(Lines excerpted from a collection)
::::
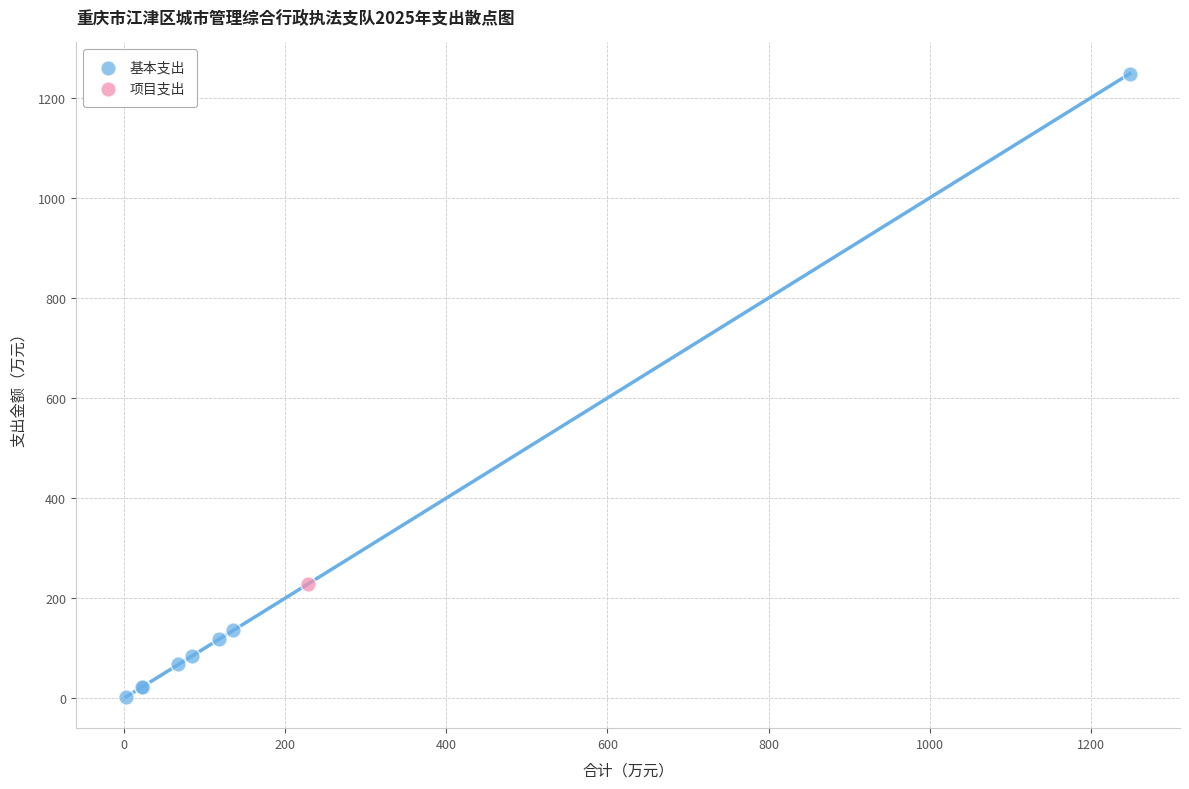

What are all the series names shown in the legend?

基本支出, 项目支出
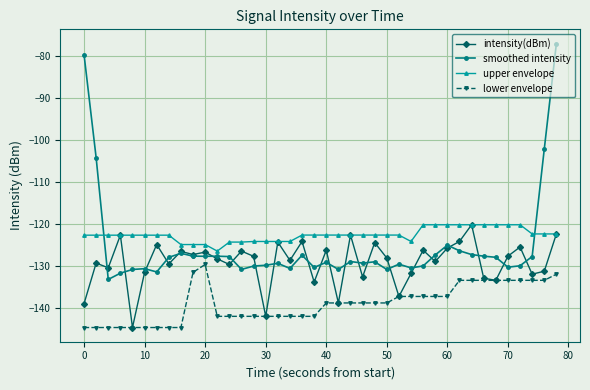

What is the maximum value shown in the chart?

-77.1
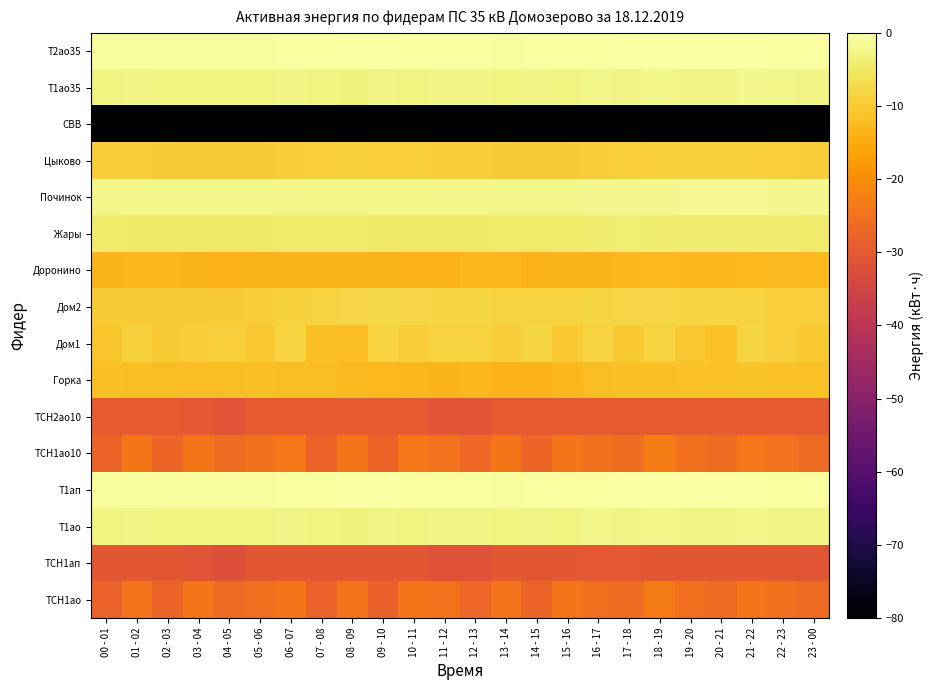

What is the difference between the highest and lowest values at 07 - 08?

92.1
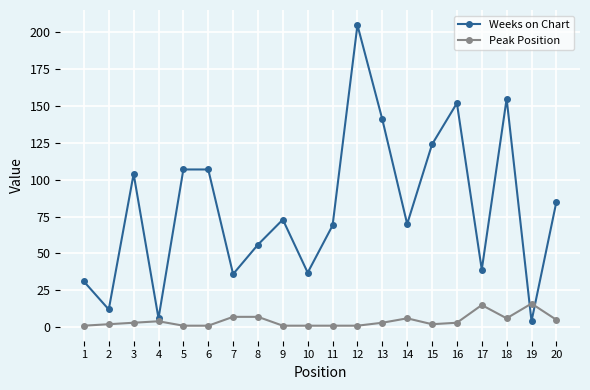

Which label corresponds to the largest value in the chart?

12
::::
Rename "chart" to "graph" everywhere in the lines above, keeping everything else unchanged. Leave the pictures out of the answer.

-- Task answer --
What are all the series names shown in the legend?

基本支出, 项目支出

What is the maximum value shown in the graph?

-77.1

What is the difference between the highest and lowest values at 07 - 08?

92.1

Which label corresponds to the largest value in the graph?

12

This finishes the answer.